Task item:
Rewrite the lines from the first one up to and including the line containing "11: (97, 41)", changing "top-left" to "upper-left corner" and leaving everything else the same.

Data extracted from a collection:
:::::
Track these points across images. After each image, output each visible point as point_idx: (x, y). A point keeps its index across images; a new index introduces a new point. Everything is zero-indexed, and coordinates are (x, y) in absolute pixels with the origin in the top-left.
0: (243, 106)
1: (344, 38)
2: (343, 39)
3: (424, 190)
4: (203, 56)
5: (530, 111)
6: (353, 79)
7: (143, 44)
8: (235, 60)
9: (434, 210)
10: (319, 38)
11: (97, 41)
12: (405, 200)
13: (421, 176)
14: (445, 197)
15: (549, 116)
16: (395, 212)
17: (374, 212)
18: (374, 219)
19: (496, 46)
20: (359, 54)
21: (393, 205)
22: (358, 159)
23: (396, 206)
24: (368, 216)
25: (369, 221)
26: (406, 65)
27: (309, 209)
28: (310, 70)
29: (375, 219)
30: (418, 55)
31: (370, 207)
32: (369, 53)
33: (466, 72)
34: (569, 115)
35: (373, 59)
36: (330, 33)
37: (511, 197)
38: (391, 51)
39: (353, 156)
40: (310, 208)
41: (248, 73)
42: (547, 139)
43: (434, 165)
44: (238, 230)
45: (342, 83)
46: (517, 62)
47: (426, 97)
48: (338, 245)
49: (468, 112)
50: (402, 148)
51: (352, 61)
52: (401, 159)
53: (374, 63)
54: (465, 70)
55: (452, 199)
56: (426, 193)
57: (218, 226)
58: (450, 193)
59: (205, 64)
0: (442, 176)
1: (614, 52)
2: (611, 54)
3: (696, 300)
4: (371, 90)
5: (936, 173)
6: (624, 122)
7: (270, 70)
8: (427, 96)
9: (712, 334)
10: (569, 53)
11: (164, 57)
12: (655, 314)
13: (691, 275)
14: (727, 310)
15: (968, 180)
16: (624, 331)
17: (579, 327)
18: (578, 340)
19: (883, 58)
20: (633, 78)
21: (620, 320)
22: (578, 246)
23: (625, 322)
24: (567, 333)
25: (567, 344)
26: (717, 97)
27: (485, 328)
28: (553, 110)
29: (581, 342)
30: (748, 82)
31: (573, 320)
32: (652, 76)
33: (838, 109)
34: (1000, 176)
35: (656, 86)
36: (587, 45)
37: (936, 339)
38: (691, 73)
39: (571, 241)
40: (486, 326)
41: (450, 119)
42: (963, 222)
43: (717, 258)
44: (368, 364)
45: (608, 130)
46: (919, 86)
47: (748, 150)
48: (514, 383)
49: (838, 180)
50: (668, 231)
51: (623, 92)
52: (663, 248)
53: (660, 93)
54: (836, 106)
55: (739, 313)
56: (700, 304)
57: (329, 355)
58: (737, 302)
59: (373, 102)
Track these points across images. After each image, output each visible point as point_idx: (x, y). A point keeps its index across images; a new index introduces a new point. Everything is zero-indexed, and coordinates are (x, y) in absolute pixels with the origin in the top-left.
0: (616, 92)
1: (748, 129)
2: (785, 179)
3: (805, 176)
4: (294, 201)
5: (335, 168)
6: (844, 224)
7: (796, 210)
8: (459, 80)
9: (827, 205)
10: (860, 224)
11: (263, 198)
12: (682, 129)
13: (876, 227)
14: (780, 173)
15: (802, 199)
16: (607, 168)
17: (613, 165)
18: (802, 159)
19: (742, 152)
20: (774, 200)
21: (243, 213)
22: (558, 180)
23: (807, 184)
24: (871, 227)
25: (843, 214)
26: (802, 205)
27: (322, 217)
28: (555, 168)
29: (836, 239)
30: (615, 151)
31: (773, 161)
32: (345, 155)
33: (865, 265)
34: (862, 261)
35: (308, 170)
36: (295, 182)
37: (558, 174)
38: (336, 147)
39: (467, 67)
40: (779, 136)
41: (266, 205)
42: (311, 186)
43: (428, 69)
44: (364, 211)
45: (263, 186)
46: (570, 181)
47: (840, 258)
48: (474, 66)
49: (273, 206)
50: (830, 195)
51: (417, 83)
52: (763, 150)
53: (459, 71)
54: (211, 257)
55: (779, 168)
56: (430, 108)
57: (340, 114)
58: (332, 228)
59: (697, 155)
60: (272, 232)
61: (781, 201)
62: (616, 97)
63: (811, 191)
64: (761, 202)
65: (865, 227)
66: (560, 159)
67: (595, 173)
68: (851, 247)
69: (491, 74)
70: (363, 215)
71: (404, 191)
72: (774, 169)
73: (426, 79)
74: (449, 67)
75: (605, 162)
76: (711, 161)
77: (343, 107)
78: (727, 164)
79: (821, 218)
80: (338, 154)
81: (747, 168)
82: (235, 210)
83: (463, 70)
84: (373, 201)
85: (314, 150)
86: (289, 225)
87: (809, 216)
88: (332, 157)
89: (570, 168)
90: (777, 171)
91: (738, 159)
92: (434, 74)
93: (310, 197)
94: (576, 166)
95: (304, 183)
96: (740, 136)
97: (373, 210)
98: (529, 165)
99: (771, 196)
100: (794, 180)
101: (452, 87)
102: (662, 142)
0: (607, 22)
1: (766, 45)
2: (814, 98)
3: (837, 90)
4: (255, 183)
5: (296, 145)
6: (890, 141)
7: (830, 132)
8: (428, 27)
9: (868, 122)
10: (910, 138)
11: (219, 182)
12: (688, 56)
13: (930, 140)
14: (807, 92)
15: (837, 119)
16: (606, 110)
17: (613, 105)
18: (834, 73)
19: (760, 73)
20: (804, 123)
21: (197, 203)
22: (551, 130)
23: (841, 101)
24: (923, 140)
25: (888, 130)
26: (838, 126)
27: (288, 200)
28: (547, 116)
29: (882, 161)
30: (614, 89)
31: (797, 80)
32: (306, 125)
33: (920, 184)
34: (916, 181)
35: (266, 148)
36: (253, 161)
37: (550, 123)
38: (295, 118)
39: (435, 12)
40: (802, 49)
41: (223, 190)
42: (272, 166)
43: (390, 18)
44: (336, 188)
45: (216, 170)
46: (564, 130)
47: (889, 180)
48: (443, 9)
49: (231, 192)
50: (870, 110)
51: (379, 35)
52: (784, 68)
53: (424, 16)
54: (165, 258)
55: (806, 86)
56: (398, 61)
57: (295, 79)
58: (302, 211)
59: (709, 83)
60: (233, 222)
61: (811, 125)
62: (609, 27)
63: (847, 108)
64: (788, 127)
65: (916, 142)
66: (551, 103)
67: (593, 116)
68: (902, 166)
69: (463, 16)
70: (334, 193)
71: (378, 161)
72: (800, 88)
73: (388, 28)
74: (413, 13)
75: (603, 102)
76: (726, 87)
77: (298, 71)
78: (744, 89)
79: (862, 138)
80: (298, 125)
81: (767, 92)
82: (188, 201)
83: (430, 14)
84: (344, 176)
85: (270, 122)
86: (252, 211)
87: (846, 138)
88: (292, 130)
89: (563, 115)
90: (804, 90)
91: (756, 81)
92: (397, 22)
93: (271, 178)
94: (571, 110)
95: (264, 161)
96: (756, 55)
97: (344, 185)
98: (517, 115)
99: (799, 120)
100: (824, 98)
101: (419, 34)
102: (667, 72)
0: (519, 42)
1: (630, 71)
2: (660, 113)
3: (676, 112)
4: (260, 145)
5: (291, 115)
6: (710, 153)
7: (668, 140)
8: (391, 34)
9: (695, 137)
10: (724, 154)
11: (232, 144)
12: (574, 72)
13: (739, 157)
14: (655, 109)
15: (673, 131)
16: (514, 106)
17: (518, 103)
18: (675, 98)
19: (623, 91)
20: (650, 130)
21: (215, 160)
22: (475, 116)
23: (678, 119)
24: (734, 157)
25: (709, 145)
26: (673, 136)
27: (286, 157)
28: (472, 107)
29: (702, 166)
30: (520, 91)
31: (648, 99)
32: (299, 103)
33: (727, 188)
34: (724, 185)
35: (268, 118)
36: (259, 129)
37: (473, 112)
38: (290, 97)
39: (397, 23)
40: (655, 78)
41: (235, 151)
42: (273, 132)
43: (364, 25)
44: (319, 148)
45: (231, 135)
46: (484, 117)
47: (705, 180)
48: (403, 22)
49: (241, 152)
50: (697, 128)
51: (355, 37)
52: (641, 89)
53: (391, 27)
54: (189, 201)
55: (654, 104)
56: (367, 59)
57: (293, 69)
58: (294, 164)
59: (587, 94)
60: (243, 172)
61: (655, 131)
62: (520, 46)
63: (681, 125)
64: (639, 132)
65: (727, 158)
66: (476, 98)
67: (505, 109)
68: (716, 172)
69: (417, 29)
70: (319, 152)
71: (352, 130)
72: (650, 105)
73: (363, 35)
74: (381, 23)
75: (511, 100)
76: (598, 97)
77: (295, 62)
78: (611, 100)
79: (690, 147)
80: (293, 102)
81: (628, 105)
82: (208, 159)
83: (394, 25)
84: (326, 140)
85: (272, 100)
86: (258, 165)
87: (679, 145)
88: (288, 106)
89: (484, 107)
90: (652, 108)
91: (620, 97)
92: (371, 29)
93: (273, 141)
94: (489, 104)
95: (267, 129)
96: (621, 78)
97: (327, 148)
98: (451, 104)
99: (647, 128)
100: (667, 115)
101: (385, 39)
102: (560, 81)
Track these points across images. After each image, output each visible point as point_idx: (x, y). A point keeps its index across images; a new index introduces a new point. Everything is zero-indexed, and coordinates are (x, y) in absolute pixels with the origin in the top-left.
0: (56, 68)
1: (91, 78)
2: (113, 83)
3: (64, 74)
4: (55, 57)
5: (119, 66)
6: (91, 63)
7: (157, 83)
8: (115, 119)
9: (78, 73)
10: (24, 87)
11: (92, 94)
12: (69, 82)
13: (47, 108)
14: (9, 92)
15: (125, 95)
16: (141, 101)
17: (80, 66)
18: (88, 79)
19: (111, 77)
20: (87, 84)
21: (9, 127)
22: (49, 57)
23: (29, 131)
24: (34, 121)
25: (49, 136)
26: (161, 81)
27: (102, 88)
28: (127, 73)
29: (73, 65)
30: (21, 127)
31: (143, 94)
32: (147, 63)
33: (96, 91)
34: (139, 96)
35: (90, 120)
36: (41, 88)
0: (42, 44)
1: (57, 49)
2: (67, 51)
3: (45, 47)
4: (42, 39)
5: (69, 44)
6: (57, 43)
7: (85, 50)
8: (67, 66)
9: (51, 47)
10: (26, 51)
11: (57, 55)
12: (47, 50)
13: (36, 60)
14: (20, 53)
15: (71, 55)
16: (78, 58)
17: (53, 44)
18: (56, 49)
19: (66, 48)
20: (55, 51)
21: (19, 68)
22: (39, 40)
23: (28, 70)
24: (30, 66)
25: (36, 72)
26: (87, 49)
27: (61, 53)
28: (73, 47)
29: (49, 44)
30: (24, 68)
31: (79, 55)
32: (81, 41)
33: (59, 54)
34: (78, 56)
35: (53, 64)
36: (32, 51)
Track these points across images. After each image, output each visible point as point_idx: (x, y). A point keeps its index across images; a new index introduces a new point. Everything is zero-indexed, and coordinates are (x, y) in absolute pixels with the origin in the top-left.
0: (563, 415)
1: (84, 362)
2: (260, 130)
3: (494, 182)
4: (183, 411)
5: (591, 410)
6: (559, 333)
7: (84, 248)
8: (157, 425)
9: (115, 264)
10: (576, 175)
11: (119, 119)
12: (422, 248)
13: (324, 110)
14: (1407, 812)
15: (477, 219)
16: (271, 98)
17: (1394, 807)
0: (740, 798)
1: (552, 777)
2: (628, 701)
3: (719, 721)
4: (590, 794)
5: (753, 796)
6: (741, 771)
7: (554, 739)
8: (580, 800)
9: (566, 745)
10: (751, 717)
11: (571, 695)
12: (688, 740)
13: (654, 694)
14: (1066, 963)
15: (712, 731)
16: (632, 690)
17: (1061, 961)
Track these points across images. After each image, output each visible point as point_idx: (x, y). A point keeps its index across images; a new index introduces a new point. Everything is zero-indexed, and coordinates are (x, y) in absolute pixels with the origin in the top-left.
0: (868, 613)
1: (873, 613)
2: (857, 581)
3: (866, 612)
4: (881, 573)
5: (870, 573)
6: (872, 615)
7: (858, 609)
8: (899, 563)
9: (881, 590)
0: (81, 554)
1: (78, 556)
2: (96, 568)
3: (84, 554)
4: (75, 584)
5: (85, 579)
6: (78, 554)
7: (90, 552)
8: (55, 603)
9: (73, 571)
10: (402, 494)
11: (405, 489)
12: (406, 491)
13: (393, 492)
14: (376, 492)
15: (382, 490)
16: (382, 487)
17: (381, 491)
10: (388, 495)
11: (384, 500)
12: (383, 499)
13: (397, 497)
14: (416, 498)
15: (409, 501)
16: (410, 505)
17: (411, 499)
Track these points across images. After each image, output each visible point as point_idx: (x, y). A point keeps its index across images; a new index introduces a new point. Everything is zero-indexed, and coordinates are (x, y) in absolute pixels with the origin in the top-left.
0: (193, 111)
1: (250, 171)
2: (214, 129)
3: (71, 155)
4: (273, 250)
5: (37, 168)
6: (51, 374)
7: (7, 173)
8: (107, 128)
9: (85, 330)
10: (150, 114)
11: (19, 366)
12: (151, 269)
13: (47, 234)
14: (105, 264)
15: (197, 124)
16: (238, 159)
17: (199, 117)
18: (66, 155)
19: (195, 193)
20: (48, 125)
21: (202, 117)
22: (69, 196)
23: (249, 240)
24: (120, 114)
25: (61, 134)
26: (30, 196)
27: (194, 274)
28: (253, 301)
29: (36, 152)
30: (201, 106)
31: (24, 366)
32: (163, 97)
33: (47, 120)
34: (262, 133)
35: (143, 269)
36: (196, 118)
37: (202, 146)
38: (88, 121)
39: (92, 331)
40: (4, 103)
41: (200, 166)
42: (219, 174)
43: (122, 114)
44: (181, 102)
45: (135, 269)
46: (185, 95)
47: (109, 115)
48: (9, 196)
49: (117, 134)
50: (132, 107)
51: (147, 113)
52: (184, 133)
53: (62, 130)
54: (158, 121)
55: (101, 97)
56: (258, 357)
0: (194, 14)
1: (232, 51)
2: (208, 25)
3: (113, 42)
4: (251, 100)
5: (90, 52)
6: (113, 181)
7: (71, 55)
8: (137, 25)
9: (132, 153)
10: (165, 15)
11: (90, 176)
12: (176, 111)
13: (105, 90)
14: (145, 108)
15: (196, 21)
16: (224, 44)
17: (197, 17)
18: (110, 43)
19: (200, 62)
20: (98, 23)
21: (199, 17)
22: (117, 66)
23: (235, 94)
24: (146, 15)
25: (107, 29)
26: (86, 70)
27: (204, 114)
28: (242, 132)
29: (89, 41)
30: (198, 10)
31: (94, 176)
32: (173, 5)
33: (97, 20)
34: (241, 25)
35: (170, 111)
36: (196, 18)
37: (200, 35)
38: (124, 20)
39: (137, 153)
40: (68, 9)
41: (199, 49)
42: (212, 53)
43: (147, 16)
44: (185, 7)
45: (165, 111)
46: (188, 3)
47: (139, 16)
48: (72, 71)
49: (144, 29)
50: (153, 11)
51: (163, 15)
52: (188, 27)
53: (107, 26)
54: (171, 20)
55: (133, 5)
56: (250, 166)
:::::
Exercise answer:
Track these points across images. After each image, output each visible point as point_idx: (x, y). A point keeps its index across images; a new index introduces a new point. Everything is zero-indexed, and coordinates are (x, y) in absolute pixels with the origin in the upper-left corner.
0: (243, 106)
1: (344, 38)
2: (343, 39)
3: (424, 190)
4: (203, 56)
5: (530, 111)
6: (353, 79)
7: (143, 44)
8: (235, 60)
9: (434, 210)
10: (319, 38)
11: (97, 41)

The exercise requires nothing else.